The religious far right in the U.S. that calls itself “Patriots Arise” dismisses the election chances of an economic recession and would rather focus on their own thing: the wildest conspiracy theories and America’s Christian identity. This group finds their exclusive right to own land in America in the Bible, despite the fact the Bible is a work of fiction written in the fourth century, 1,400 years before the U.S. was founded.
Biden has been unable to quite get off the ground, and Harris has gone missing. It seems that his mission ended when Trump lost. Biden’s approval rating is 38.8%, and 64% of Democrats don’t want him to be their candidate in 2024. Age is a factor as he will be 82 in the next presidential election. Biden often seems tired, clumsy and confused. He is an easy target for Trump (who will be 76, but projects energy) or for Florida Gov. Ron DeSantis, a Republican who may run in the primaries and who is so conservative that he was the only one who banned vaccines for children under the age of five.
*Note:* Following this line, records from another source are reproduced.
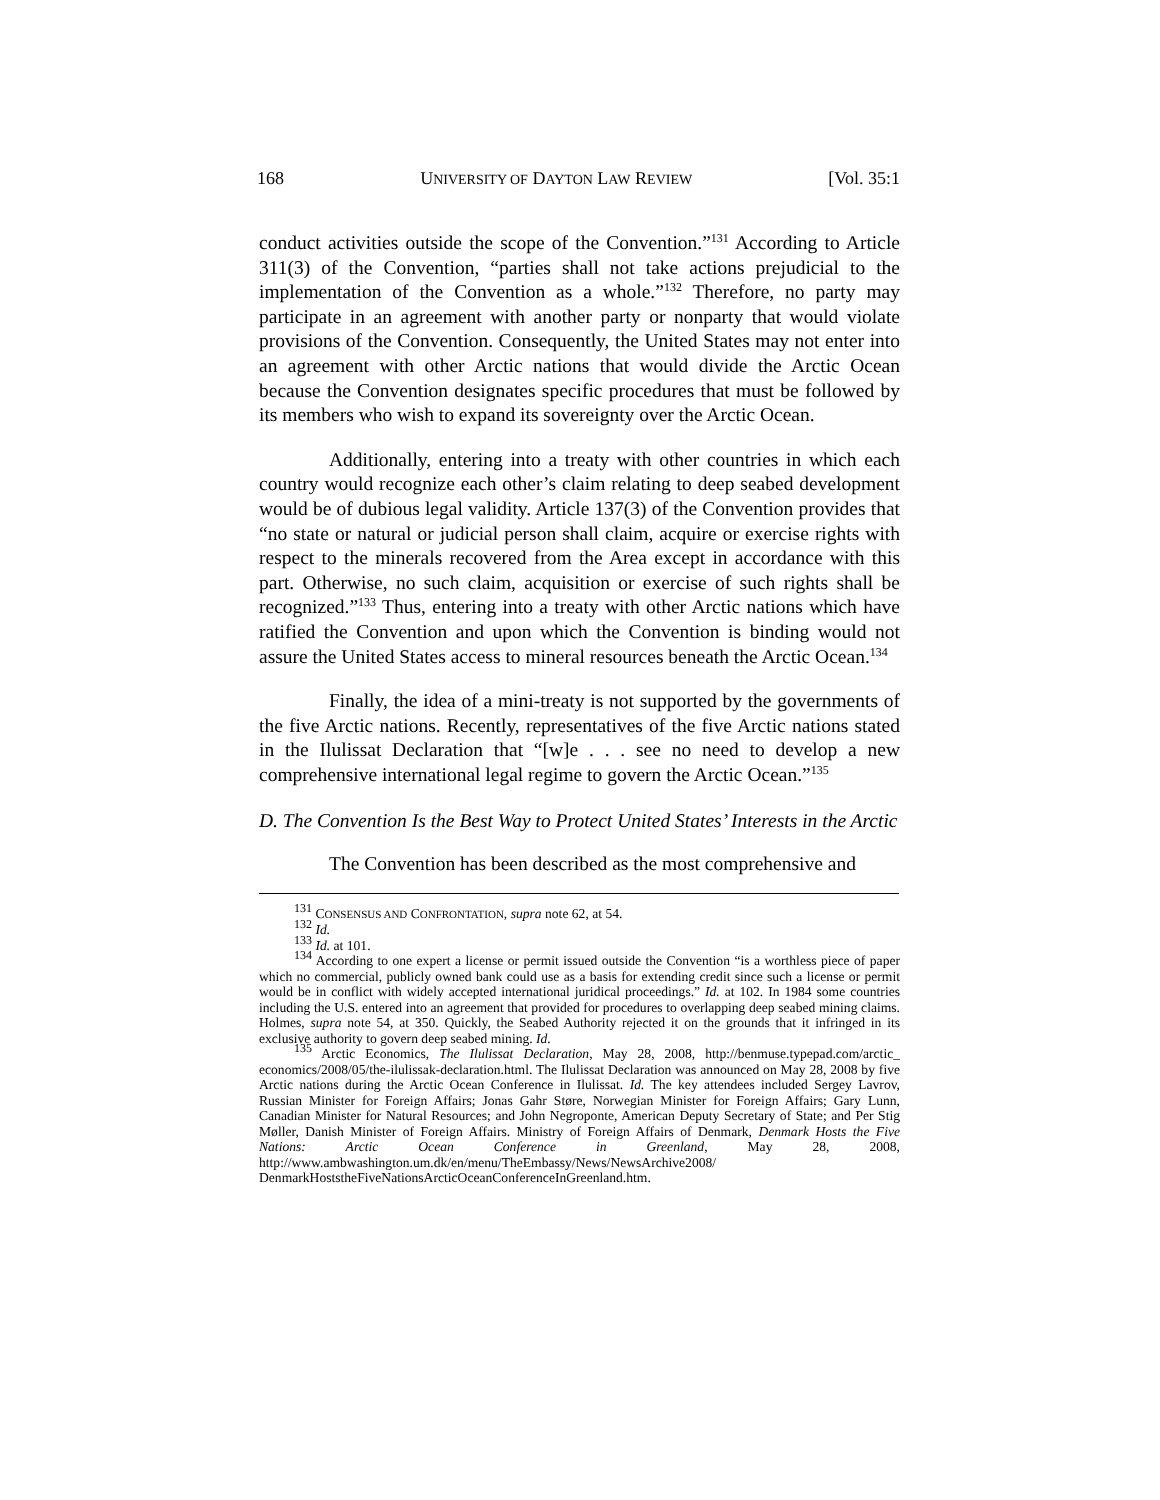168 UNIVERSITY OF DAYTON LAW REVIEW [Vol. 35:1
conduct activities outside the scope of the Convention.”<sup>131</sup> According to Article 311(3) of the Convention, “parties shall not take actions prejudicial to the implementation of the Convention as a whole.”<sup>132</sup> Therefore, no party may participate in an agreement with another party or nonparty that would violate provisions of the Convention. Consequently, the United States may not enter into an agreement with other Arctic nations that would divide the Arctic Ocean because the Convention designates specific procedures that must be followed by its members who wish to expand its sovereignty over the Arctic Ocean.
Additionally, entering into a treaty with other countries in which each country would recognize each other’s claim relating to deep seabed development would be of dubious legal validity. Article 137(3) of the Convention provides that “no state or natural or judicial person shall claim, acquire or exercise rights with respect to the minerals recovered from the Area except in accordance with this part. Otherwise, no such claim, acquisition or exercise of such rights shall be recognized.”<sup>133</sup> Thus, entering into a treaty with other Arctic nations which have ratified the Convention and upon which the Convention is binding would not assure the United States access to mineral resources beneath the Arctic Ocean.<sup>134</sup>
Finally, the idea of a mini-treaty is not supported by the governments of the five Arctic nations. Recently, representatives of the five Arctic nations stated in the Ilulissat Declaration that “[w]e . . . see no need to develop a new comprehensive international legal regime to govern the Arctic Ocean.”<sup>135</sup>
D. The Convention Is the Best Way to Protect United States’ Interests in the Arctic
The Convention has been described as the most comprehensive and
<sup>131</sup> CONSENSUS AND CONFRONTATION, supra note 62, at 54.
<sup>132</sup> Id.
<sup>133</sup> Id. at 101.
<sup>134</sup> According to one expert a license or permit issued outside the Convention “is a worthless piece of paper which no commercial, publicly owned bank could use as a basis for extending credit since such a license or permit would be in conflict with widely accepted international juridical proceedings.” Id. at 102. In 1984 some countries including the U.S. entered into an agreement that provided for procedures to overlapping deep seabed mining claims. Holmes, supra note 54, at 350. Quickly, the Seabed Authority rejected it on the grounds that it infringed in its exclusive authority to govern deep seabed mining. Id.
<sup>135</sup> Arctic Economics, The Ilulissat Declaration, May 28, 2008, http://benmuse.typepad.com/arctic_ economics/2008/05/the-ilulissak-declaration.html. The Ilulissat Declaration was announced on May 28, 2008 by five Arctic nations during the Arctic Ocean Conference in Ilulissat. Id. The key attendees included Sergey Lavrov, Russian Minister for Foreign Affairs; Jonas Gahr Støre, Norwegian Minister for Foreign Affairs; Gary Lunn, Canadian Minister for Natural Resources; and John Negroponte, American Deputy Secretary of State; and Per Stig Møller, Danish Minister of Foreign Affairs. Ministry of Foreign Affairs of Denmark, Denmark Hosts the Five Nations: Arctic Ocean Conference in Greenland, May 28, 2008, http://www.ambwashington.um.dk/en/menu/TheEmbassy/News/NewsArchive2008/ DenmarkHoststheFiveNationsArcticOceanConferenceInGreenland.htm.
The problem with Democrats is that they have no one who can excite voters. There is Stacey Abrams, who is running for governor in Georgia, something which annoys DeSantis, because he compares her to communist Cuba (Cuba, like ETA**, is a wild card). Current Secretary of Transportation Pete Buttigieg is popular. He performed well during the 2020 primaries. He is gay and is married. Although he polls higher than Harris, his party is less than enthusiastic about him. The European left likes Rep. Alexandria Ocasio-Cortez, but she is too progressive for Cleveland. The divisive figure of Hillary Clinton is starting to come up as a magic bullet. There is no Barack Obama on a horizon dominated by sharks.
2024 could mark the last democratic election in the U.S., as many people claim. November will tell us how imminent the risk to democracy is. The U.S. is headed toward three dangerous possibilities where nothing should be ruled out: a biblical Gilead at the center, with two liberal poles on the West Coast and New York, and either a collapse of the country’s union or a civil war. Meanwhile, Europe is struggling to make the heating work during the winter and close the door on its far right, a far right emboldened by the winds of extremism that are coming from the other side of the Atlantic.
*Editor’s Note: The original version of this article is available with a paid subscription.
**Editor’s Note: ETA stands for “Basque Homeland and Liberty” or “Basque Country and Freedom.”